Occasionally God raises up men upon whom he has bestowed a clarity of vision about the enormity of the life of the world to come, and gives such men to the Church. These servants of Christ burst through the membrane of our pretensions. They are impassioned with the glory of Christ; hungry for eternal blessing and divine closeness in a way that defies so many in our comfortable world of seemingly settled certainties. Such men provoke and sharpen. They are sent to bring holy fire to the cold hearts of their brethren. Leonard Ravenhill was one such man.

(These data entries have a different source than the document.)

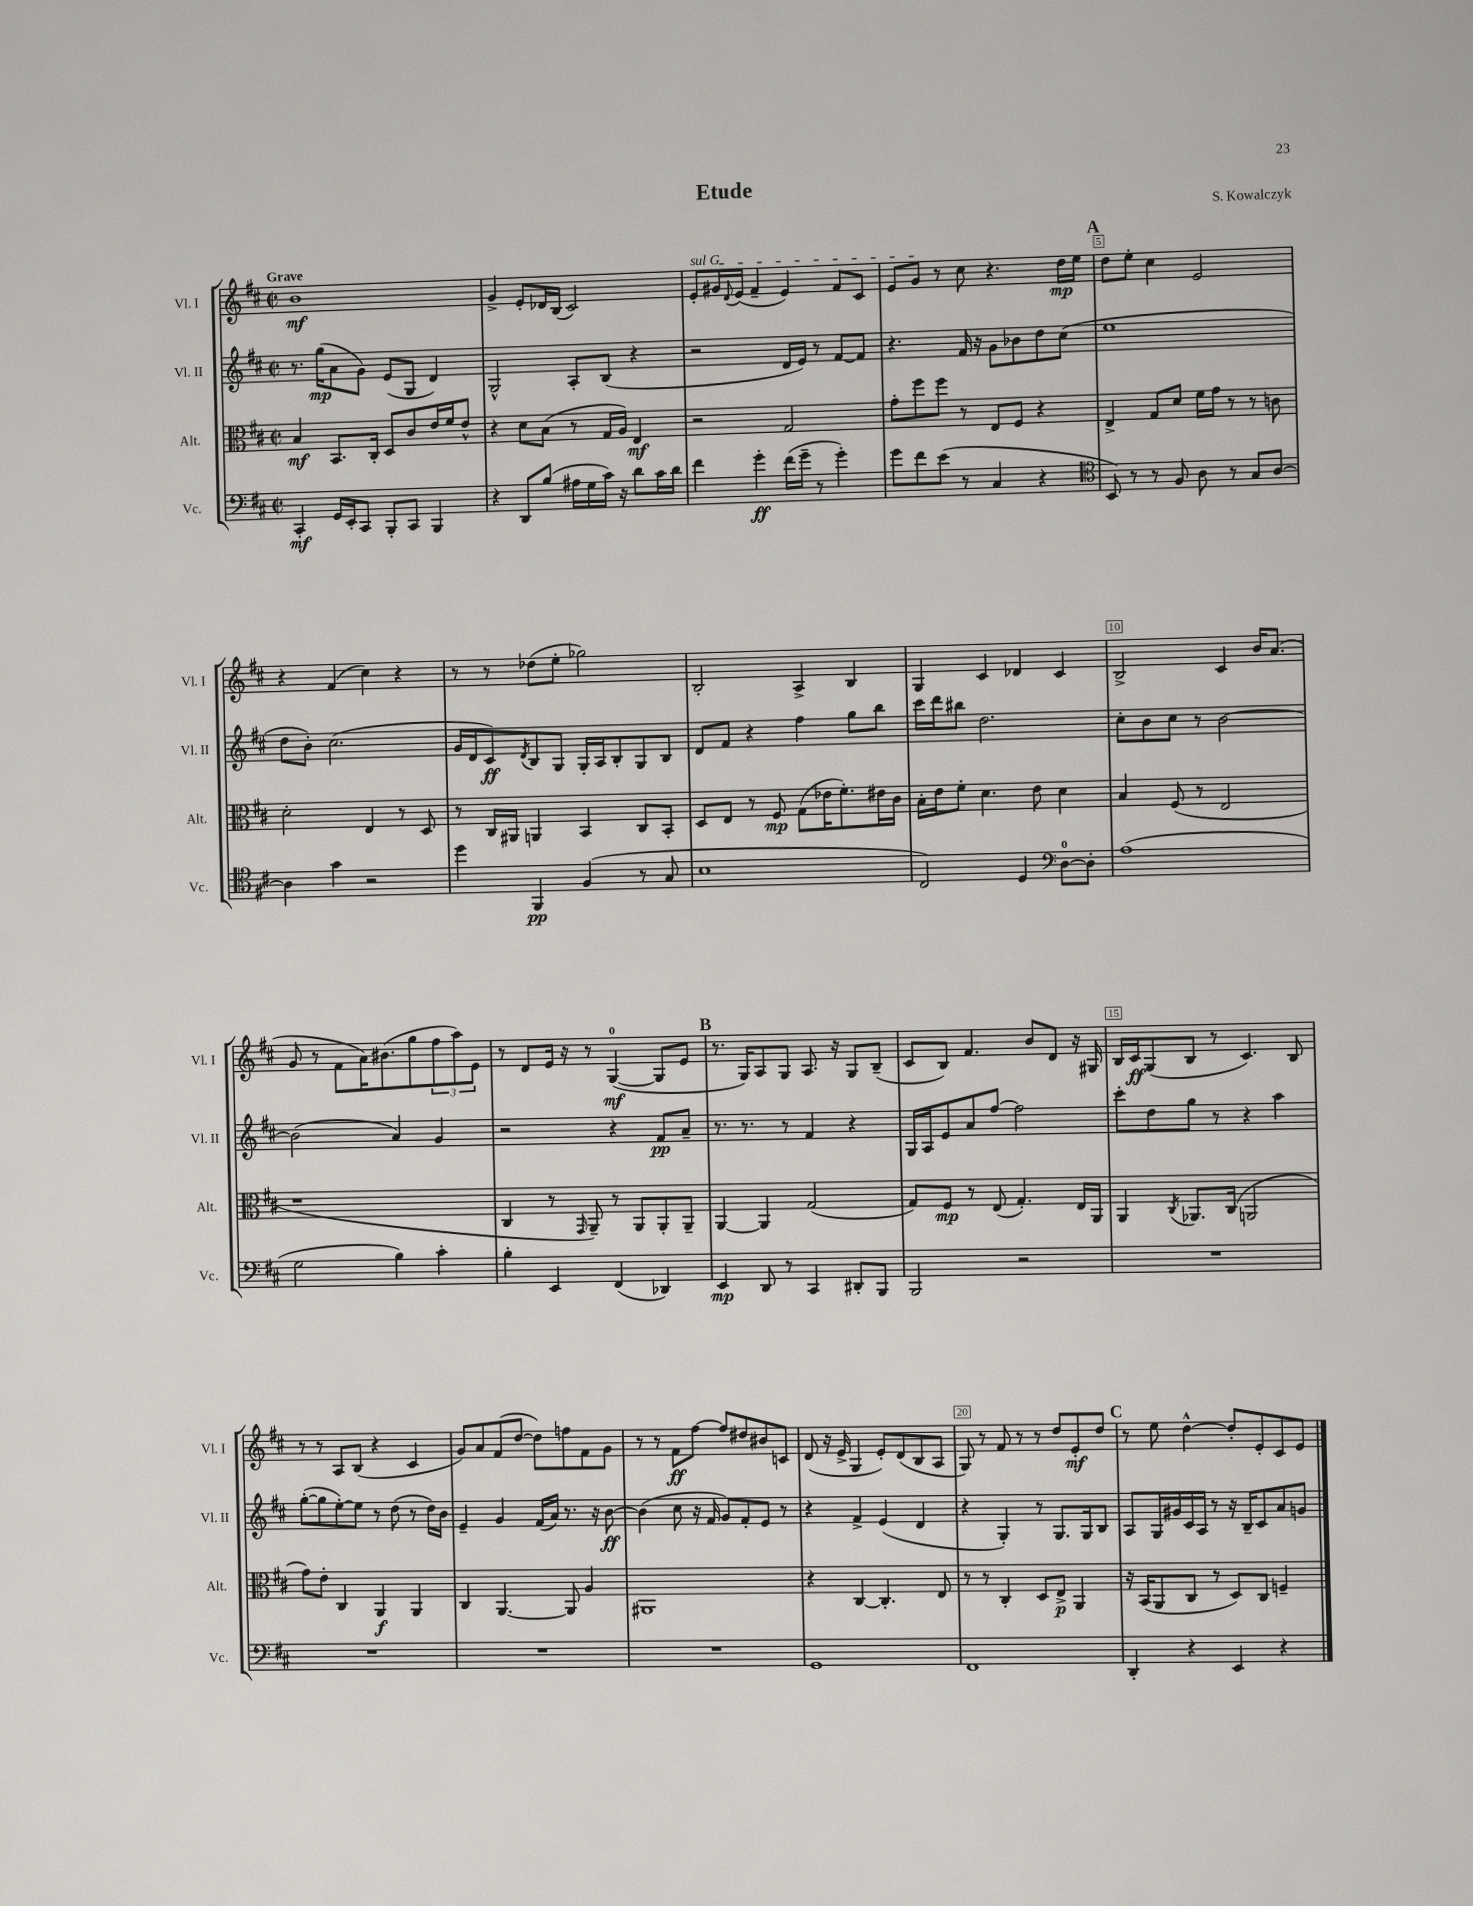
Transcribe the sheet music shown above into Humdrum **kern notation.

**kern	**dynam	**kern	**dynam	**kern	**dynam	**kern	**dynam
*part4	*part4	*part3	*part3	*part2	*part2	*part1	*part1
*staff4	*staff4	*staff3	*staff3	*staff2	*staff2	*staff1	*staff1
*I"Vc.	*	*I"Alt.	*	*I"Vl. II	*	*I"Vl. I	*
*I'Vc.	*	*I'Alt.	*	*I'Vl. II	*	*I'Vl. I	*
*clefF4	*	*clefC3	*	*clefG2	*	*clefG2	*
*k[f#c#]	*	*k[f#c#]	*	*k[f#c#]	*	*k[f#c#]	*
*M2/2	*	*M2/2	*	*M2/2	*	*M2/2	*
*met(c|)	*	*met(c|)	*	*met(c|)	*	*met(c|)	*
=1	=1	=1	=1	=1	=1	=1	=1
!	!	!	!	!	!	!LO:TX:a:B:t=Grave	!
4CC#'/	mf	4B/	mf	8.r	.	1b	mf
.	.	.	.	(16gg\KL	mp	.	.
16GG/LL	.	8.BB/L	.	8a\	.	.	.
16EE'/J	.	.	.	.	.	.	.
8CC#/J	.	.	.	8g\J)	.	.	.
.	.	16C#'/Jk	.	.	.	.	.
8BBB'/L	.	8D/L	.	(8e/L	.	.	.
8CC#/J	.	8c#/	.	8G/J	.	.	.
4BBB/	.	16e/L	.	4d/)	.	.	.
.	.	16f#/J	.	.	.	.	.
.	.	8e^^/J	.	.	.	.	.
=2	=2	=2	=2	=2	=2	=2	=2
4r	.	4r	.	2G^^/	.	4g^/	.
8DD/L	.	8d\L	.	.	.	8e'/L	.
(8B/J	.	(8B\J	.	.	.	16d-X/L	.
.	.	.	.	.	.	(16B/JJ	.
16A#X\LL	.	8r	.	8A'/L	.	2c#/)	.
16G\	.	.	.	.	.	.	.
16c#\JJ)	.	16G/LL	.	(8B/J	.	.	.
16r	.	16A/JJ)	.	.	.	.	.
8d\L	.	4E/	mf	4r	.	.	.
16c#\L	.	.	.	.	.	.	.
16d\JJ	.	.	.	.	.	.	.
=3	=3	=3	=3	=3	=3	=3	=3
!	!	!	!	!	!	!LO:TX:a:i:t=sul G	!
4f#\	.	2r	.	2r	.	8e'/L	.
.	.	.	.	.	.	16g#X/L	.
.	.	.	.	.	.	8qqd/	.
.	.	.	.	.	.	(16e/JJ	.
4g'\	ff	.	.	.	.	4f#~/	.
(16f#\LL	.	2G/	.	16d/LL	.	4e/)	.
16g~\JJ	.	.	.	16e/JJ)	.	.	.
8r	.	.	.	8r	.	.	.
4g'\)	.	.	.	[8f#/L	.	8f#/L	.
.	.	.	.	8f#/J]	.	8c#/J	.
=4	=4	=4	=4	=4	=4	=4	=4
8g\L	.	8g'\L	.	4.r	.	8e/L	.
8f#\	.	8ff#\	.	.	.	8g/J	.
(8e\J	.	8ff#\J	.	.	.	8r	.
8r	.	8r	.	16f#/	.	8cc#\	.
.	.	.	.	16r	.	.	.
4C#/	.	8E/L	.	8g\L	.	4.r	.
.	.	8F#/J	.	8b-X\	.	.	.
4r	.	4r	.	8dd\	.	.	.
.	.	.	.	(8cc#\J	.	16dd\LL	mp
.	.	.	.	.	.	16ee\JJ	.
!!LO:REH:place=s1:t=A
=5	=5	=5	=5	=5	=5	=5	=5
*clefC4	*	*	*	*	*	*	*
8BB/)	.	4E^/	.	1ee	.	8dd\L	.
8r	.	.	.	.	.	8ee'\J	.
8r	.	8G/L	.	.	.	4cc#\	.
8F#/	.	8d/J	.	.	.	.	.
8A\	.	16f#\LL	.	.	.	2e/	.
.	.	16g\JJ	.	.	.	.	.
8r	.	8r	.	.	.	.	.
8G/L	.	8r	.	.	.	.	.
[8A/J	.	8cn\	.	.	.	.	.
!!LO:LB:g=z
=6	=6	=6	=6	=6	=6	=6	=6
4A\]	.	2d'\	.	8dd\L	.	4r	.
.	.	.	.	8b'\J)	.	.	.
4g\	.	.	.	(2.cc#\	.	(4f#/	.
2r	.	4E/	.	.	.	4cc#\)	.
.	.	8r	.	.	.	4r	.
.	.	8D/	.	.	.	.	.
=7	=7	=7	=7	=7	=7	=7	=7
4dd\	.	8r	.	16g/LL	.	8r	.
.	.	.	.	16d/J	.	.	.
.	.	16C#/LL	.	8c#/)	ff	8r	.
.	.	16AA#X/JJ	.	.	.	.	.
.	.	.	.	8qd/	.	.	.
4FF#/	pp	4AAn/	.	8B/	.	(8dd-X\L	.
.	.	.	.	8G/J	.	8ee'\J	.
(4F#/	.	4BB/	.	16G'/LL	.	2gg-X\)	.
.	.	.	.	16A/J	.	.	.
.	.	.	.	8B'/	.	.	.
8r	.	8C#/L	.	8G/	.	.	.
8G/	.	8BB'/J	.	8B/J	.	.	.
=8	=8	=8	=8	=8	=8	=8	=8
1B	.	8D/L	.	8d/L	.	2B'/	.
.	.	8E/J	.	8f#/J	.	.	.
.	.	8r	.	4r	.	.	.
.	.	8F#/	mp	.	.	.	.
.	.	(8G\L	.	4ff#\	.	4A^/	.
.	.	16e-X\K	.	.	.	.	.
.	.	8.f#'\)	.	.	.	.	.
.	.	.	.	8gg\L	.	4B/	.
.	.	16e#X\L	.	8bb\J	.	.	.
.	.	16c#\JJ	.	.	.	.	.
=9	=9	=9	=9	=9	=9	=9	=9
2C#/)	.	16B'\LL	.	16ccc#\LL	.	4G/	.
.	.	16e\J	.	16ddd\J	.	.	.
.	.	8f#'\J	.	8bb#X\J	.	.	.
.	.	4.d\	.	2.dd\	.	4c#/	.
4D/	.	.	.	.	.	4d-X/	.
.	.	8e\	.	.	.	.	.
*clefF4	*	*	*	*	*	*	*
[8D\L	.	4d\	.	.	.	4c#/	.
8D'\J]	.	.	.	.	.	.	.
=10	=10	=10	=10	=10	=10	=10	=10
(1A	.	4B/	.	8cc#'\L	.	2B^/	.
.	.	.	.	8b\	.	.	.
.	.	(8F#/	.	8cc#\J	.	.	.
.	.	8r	.	8r	.	.	.
.	.	2E/	.	[2b\	.	4c#/	.
.	.	.	.	.	.	16b/KL	.
.	.	.	.	.	.	(8.a/J	.
!!LO:LB:g=z
=11	=11	=11	=11	=11	=11	=11	=11
2G\	.	1r	.	(2b\]	.	8g/	.
.	.	.	.	.	.	8r	.
.	.	.	.	.	.	8f#\L	.
.	.	.	.	.	.	16a\K)	.
.	.	.	.	.	.	(8.b#X\	.
4B\)	.	.	.	4a/)	.	.	.
.	.	.	.	.	.	8gg\	.
4c#'\	.	.	.	4g/	.	12ff#\	.
.	.	.	.	.	.	12aa\)	.
.	.	.	.	.	.	12e\J	.
=12	=12	=12	=12	=12	=12	=12	=12
4B'\	.	4C#/	.	2r	.	8r	.
.	.	.	.	.	.	8d/L	.
4EE/	.	8r	.	.	.	16e/Jk	.
.	.	.	.	.	.	16r	.
.	.	16qqGG/	.	.	.	.	.
.	.	8AA~/)	.	.	.	8r	.
(4FF#/	.	8r	.	4r	.	([4G/	mf
.	.	8AA/L	.	.	.	.	.
4DD-X/)	.	8AA'/	.	8f#/L	pp	8G/L]	.
.	.	8AA~/J	.	8a~/J	.	8e/J	.
!!LO:REH:place=s1:t=B
=13	=13	=13	=13	=13	=13	=13	=13
4EE/	mp	[4AA/	.	8.r	.	8.r	.
.	.	.	.	8.r	.	16G/KL)	.
8DD/	.	4AA/]	.	.	.	8A/	.
8r	.	.	.	8r	.	8G/J	.
4CC#/	.	(2G/	.	4f#/	.	8.A/	.
.	.	.	.	.	.	16r	.
8DD#X'/L	.	.	.	4r	.	8G/L	.
8BBB/J	.	.	.	.	.	(8B~/J	.
=14	=14	=14	=14	=14	=14	=14	=14
2BBB/	.	8G/L)	.	16G/LL	.	8c#/L	.
.	.	.	.	16A/J	.	.	.
.	.	8F#/J	mp	8e/	.	8B/J)	.
.	.	8r	.	8a/	.	4.f#/	.
.	.	(8E/	.	[8ff#/J	.	.	.
2r	.	4.G'/)	.	2ff#\]	.	.	.
.	.	.	.	.	.	8b/L	.
.	.	.	.	.	.	8d/J	.
.	.	16E/LL	.	.	.	16r	.
.	.	16AA/JJ	.	.	.	16G#X/	.
=15	=15	=15	=15	=15	=15	=15	=15
1r	.	4AA/	.	8ccc#'\L	.	16B/LL	.
.	.	.	.	.	.	16c#/J	ff
.	.	.	.	8dd\	.	(8G/	.
.	.	8qC#/	.	.	.	.	.
.	.	8.AA-X/L	.	8gg\J	.	8B/J	.
.	.	.	.	8r	.	8r	.
.	.	(16C#/Jk	.	.	.	.	.
.	.	2AAn/	.	4r	.	4.c#/)	.
.	.	.	.	4aa\	.	.	.
.	.	.	.	.	.	8B/	.
!!LO:LB:g=z
=16	=16	=16	=16	=16	=16	=16	=16
1r	.	8g\L)	.	([8gg'\L	.	8r	.
.	.	8e'\J	.	8gg\]	.	8r	.
.	.	4C#/	.	[8ee'\)	.	8A/L	.
.	.	.	.	8ee\J]	.	(8B/J	.
.	.	4AA/	f	8r	.	4r	.
.	.	.	.	(8dd\	.	.	.
.	.	4AA/	.	8r	.	4c#/	.
.	.	.	.	16dd\LL)	.	.	.
.	.	.	.	16b\JJ	.	.	.
=17	=17	=17	=17	=17	=17	=17	=17
1r	.	4C#/	.	4e~/	.	8g/L)	.
.	.	.	.	.	.	8a/	.
.	.	[4.AA/	.	4g/	.	(8f#/	.
.	.	.	.	.	.	[8dd/J	.
.	.	.	.	(16f#/LL	.	8dd\L])	.
.	.	.	.	16a/JJ)	.	.	.
.	.	8AA/]	.	8.r	.	8ffn\	.
.	.	4A/	.	.	.	8f#\	.
.	.	.	.	16r	.	.	.
.	.	.	.	[8b\	ff	8g\J	.
=18	=18	=18	=18	=18	=18	=18	=18
1r	.	1AA#X	.	(4b\]	.	8r	.
.	.	.	.	.	.	8r	.
.	.	.	.	8cc#\	.	8f#\L	ff
.	.	.	.	16r	.	[8ff#\J	.
.	.	.	.	16f#/	.	.	.
.	.	.	.	8g/L)	.	8ff#/L]	.
.	.	.	.	8f#'/	.	8dd#X/	.
.	.	.	.	8e/J	.	8b#X/	.
.	.	.	.	8r	.	8cn/J	.
=19	=19	=19	=19	=19	=19	=19	=19
1GG	.	4r	.	4r	.	(8d/	.
.	.	.	.	.	.	16r	.
.	.	.	.	.	.	16e^/	.
.	.	[4C#/	.	4f#^/	.	4G/	.
.	.	4.C#'/]	.	(4e/	.	8e'/L)	.
.	.	.	.	.	.	(8d/	.
.	.	.	.	4d/	.	8B/	.
.	.	8E/	.	.	.	8A/J	.
=20	=20	=20	=20	=20	=20	=20	=20
1FF#	.	8r	.	4r	.	8G/)	.
.	.	8r	.	.	.	8r	.
.	.	4C#'/	.	4G'/)	.	8f#/	.
.	.	.	.	.	.	8r	.
.	.	8D/L	.	8r	.	8r	.
.	.	8E^/J	p	8.G/L	.	8dd/L	.
.	.	4AA/	.	.	.	8e'/	mf
.	.	.	.	16G/k	.	.	.
.	.	.	.	8B/J	.	8dd/J	.
!!LO:REH:place=s1:t=C
=21	=21	=21	=21	=21	=21	=21	=21
4DD'/	.	16r	.	8A/L	.	8r	.
.	.	(16BB/KL	.	.	.	.	.
.	.	8AA/	.	16G/L	.	8ee\	.
.	.	.	.	16g#X/	.	.	.
4r	.	8C#/J	.	16c#/	.	[4dd^^\	.
.	.	.	.	16A/JJ	.	.	.
.	.	8r	.	8r	.	.	.
4EE/	.	8D/L)	.	16r	.	8dd'/L]	.
.	.	.	.	16B~/KL	.	.	.
.	.	8C#/J	.	8c#/	.	8e'/	.
4r	.	4Fn~/	.	8a/	.	8c#/	.
.	.	.	.	8gn/J	.	8e/J	.
==	==	==	==	==	==	==	==
*-	*-	*-	*-	*-	*-	*-	*-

Of all his sermons, the one which has probably had the deepest impact is his sermon titled “The Judgement Seat of Christ”, which leaves one spellbound and sombre at the thought of Jesus Christ in judgement, of the great accounting of all things at the end of the ages, of every man’s work being tried by the pure and holy Son of God. It is an uncomfortable sermon and it seriously disturbs one’s own pretensions and self-righteousness, as all good preaching should. It is a sermon that savours of the incense of the heavenly realms, and one well worth listening to and contemplating seriously.

Oh that more men might see the awesomeness of coming judgement and the vastness of eternity. Oh that the Church might arise and embrace again its commission with fervour and with faith. Enough with the rubbish of politics and social commentary. Enough with grubbing about money and risk and investment. Time indeed, to get serious about our eternal destination – infinite hell, or infinite heaven.

There are a million roads into hell, but not a single road out.” – Leonard Ravenhill.